--- What the task requires ---
Retype the lines below exactly as they appear, starting with the line that contains "Does the stone" and ending with the line that contains "Answer: approximately 180°", both included.

--- Saved entries ---
▽

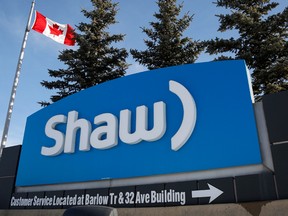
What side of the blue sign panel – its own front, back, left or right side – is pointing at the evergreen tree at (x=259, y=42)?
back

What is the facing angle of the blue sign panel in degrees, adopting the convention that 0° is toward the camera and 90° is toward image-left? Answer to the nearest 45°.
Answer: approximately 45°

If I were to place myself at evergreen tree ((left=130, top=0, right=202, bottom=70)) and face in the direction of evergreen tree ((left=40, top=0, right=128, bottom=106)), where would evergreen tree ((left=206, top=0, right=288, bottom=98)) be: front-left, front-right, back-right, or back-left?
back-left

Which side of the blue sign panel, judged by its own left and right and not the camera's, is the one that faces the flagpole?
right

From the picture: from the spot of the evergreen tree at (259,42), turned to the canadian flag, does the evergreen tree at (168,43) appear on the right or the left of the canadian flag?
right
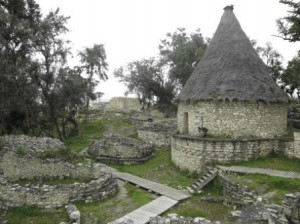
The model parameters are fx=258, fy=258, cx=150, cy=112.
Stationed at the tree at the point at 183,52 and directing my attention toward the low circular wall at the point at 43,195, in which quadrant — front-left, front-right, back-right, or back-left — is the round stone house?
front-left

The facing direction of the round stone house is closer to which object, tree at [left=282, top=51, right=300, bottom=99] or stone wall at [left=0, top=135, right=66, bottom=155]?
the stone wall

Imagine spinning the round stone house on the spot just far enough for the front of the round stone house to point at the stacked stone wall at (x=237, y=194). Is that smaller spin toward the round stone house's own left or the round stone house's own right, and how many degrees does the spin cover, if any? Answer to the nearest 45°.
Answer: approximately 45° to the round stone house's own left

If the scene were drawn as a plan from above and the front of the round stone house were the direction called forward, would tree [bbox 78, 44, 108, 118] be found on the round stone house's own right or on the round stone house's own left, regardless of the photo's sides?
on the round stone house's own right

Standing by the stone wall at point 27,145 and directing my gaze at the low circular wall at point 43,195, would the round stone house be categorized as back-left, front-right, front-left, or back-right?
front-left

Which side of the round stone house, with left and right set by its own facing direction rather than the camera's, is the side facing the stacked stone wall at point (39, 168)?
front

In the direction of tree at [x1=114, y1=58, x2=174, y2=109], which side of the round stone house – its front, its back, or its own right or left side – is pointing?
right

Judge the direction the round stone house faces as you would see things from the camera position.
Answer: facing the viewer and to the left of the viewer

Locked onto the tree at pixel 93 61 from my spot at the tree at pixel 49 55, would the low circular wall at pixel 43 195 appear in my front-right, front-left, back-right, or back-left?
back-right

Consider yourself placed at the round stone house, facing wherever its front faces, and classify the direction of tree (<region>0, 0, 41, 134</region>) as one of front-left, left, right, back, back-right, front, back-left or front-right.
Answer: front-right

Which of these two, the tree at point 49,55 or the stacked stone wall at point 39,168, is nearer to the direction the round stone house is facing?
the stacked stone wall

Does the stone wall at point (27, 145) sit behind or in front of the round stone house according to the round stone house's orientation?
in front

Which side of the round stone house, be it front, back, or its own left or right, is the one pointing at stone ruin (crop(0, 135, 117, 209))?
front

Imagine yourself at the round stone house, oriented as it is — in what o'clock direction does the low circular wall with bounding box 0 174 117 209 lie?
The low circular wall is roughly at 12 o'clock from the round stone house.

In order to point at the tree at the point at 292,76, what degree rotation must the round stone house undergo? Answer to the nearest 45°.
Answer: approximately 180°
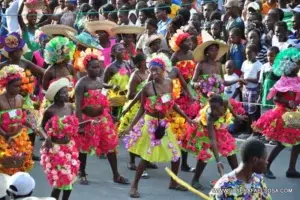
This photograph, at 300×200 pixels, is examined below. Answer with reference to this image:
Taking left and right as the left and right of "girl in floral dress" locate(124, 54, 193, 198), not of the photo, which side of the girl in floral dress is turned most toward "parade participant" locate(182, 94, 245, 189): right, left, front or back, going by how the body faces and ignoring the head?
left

△
▽

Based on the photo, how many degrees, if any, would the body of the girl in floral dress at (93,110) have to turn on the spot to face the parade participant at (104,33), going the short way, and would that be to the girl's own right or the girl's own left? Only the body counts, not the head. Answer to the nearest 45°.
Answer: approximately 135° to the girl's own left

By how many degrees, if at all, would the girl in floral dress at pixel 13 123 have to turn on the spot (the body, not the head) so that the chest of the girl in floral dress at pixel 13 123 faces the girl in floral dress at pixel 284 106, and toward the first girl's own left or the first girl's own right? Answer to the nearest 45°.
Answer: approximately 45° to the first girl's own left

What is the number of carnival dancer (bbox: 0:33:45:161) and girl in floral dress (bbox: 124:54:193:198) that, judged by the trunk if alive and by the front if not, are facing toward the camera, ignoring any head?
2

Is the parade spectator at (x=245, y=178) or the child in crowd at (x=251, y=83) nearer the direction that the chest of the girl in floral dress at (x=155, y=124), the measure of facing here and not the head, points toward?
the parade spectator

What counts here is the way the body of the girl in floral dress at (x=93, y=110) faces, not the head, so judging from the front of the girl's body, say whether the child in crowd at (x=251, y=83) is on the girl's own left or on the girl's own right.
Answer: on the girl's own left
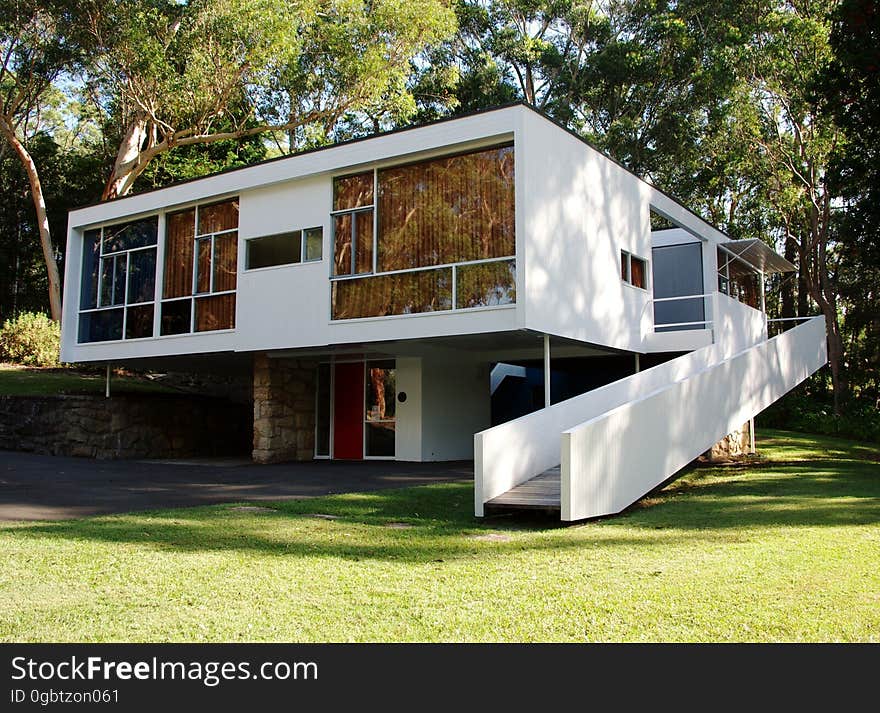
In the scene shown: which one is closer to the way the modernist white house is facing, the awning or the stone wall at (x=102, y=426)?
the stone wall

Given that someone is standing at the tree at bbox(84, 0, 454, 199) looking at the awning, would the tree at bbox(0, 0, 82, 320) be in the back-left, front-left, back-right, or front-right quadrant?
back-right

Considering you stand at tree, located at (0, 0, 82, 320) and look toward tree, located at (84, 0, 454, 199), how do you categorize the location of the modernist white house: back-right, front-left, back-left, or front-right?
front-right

△
▽

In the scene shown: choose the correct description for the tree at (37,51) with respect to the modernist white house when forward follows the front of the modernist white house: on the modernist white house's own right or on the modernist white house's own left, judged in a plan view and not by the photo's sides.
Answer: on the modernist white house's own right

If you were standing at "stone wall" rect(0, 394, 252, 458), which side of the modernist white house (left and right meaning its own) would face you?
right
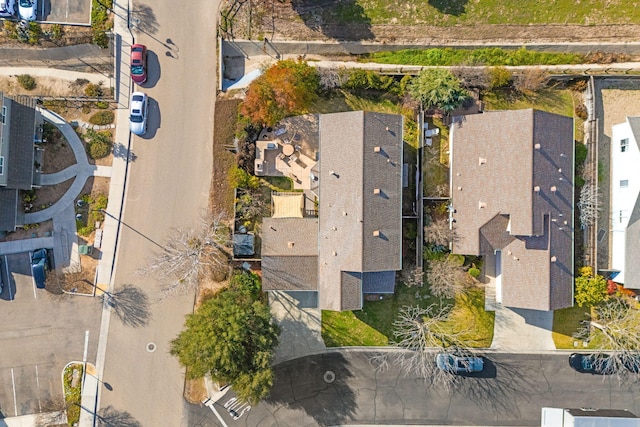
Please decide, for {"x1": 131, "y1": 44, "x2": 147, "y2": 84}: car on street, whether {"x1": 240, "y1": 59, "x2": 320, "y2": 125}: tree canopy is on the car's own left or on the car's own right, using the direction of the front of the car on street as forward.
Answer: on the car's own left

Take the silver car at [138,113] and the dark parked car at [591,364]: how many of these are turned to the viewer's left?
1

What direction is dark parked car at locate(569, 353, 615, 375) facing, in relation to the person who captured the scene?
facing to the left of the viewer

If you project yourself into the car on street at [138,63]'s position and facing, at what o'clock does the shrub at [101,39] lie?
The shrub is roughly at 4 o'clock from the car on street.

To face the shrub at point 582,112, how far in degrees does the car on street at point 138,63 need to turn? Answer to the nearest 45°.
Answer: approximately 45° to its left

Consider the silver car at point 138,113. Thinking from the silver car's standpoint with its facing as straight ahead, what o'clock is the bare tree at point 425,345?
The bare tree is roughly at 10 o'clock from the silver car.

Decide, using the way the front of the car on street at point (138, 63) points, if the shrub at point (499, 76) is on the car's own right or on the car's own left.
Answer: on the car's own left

△

--- Response ---
Does the stone wall at point (27, 145) sit behind or in front of the round stone house according to the round stone house's orientation?
in front

Which side of the round stone house, be it front, back, or its own left or right, is the one pointing at stone ruin (crop(0, 135, 117, 209))?
front

Imagine yourself at the round stone house, oriented as it is — in what o'clock direction does the low circular wall with bounding box 0 174 117 209 lie?
The low circular wall is roughly at 12 o'clock from the round stone house.

In order to point at the tree at the point at 292,76, what degree rotation must the round stone house undergo? Answer to the nearest 45°.
Answer: approximately 180°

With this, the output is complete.